(Saved entries)
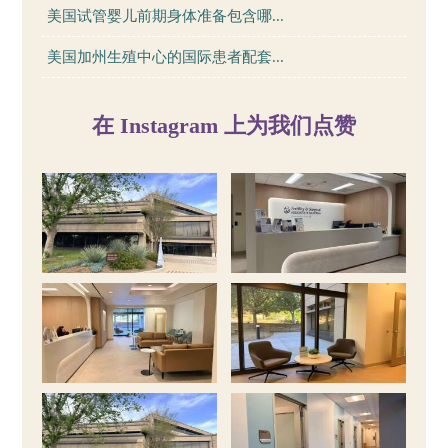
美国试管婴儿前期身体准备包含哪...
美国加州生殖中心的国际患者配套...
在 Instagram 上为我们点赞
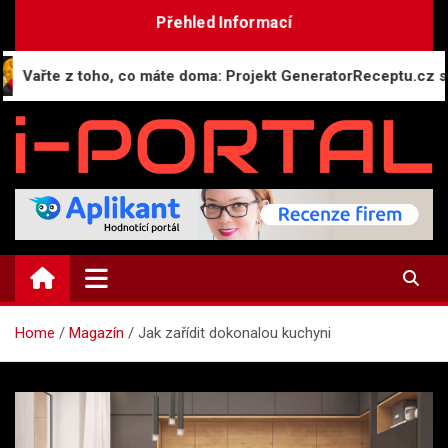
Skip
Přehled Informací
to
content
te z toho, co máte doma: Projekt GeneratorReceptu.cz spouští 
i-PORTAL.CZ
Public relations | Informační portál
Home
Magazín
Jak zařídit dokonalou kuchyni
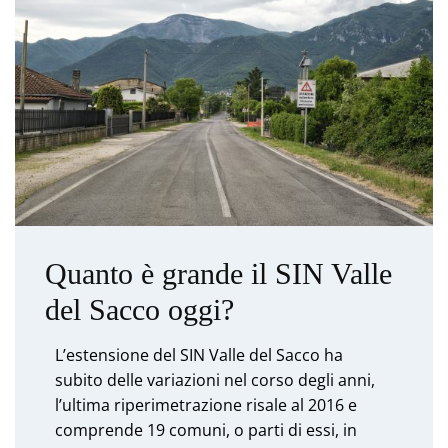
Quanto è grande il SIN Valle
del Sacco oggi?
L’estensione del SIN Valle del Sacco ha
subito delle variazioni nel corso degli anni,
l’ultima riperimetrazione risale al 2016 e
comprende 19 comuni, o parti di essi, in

---

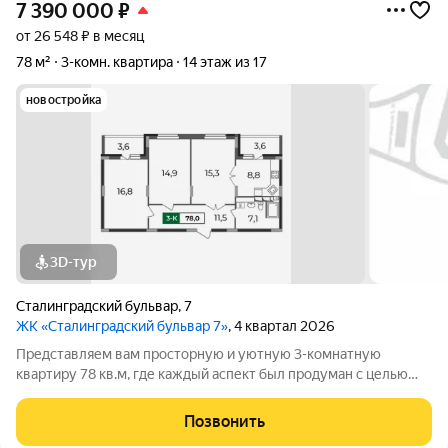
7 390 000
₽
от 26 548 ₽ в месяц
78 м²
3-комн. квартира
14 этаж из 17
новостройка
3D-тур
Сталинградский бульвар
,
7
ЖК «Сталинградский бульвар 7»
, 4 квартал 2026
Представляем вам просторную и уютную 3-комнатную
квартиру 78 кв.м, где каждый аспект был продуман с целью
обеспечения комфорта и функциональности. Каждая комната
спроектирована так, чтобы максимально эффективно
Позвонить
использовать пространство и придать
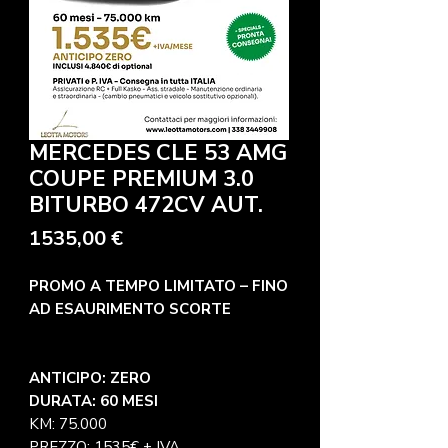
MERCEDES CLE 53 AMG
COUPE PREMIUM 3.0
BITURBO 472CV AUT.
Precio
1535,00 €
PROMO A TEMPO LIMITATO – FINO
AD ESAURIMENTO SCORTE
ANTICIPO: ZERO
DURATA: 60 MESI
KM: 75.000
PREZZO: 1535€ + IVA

→ Problem to solve
Every line above from the line with "del Sacco oggi?" to the line with "comprende 19 comuni, o parti di essi, in", inclusive, must be returned exactly; no other line belongs in the reply.

→ Solution
del Sacco oggi?
L’estensione del SIN Valle del Sacco ha
subito delle variazioni nel corso degli anni,
l’ultima riperimetrazione risale al 2016 e
comprende 19 comuni, o parti di essi, in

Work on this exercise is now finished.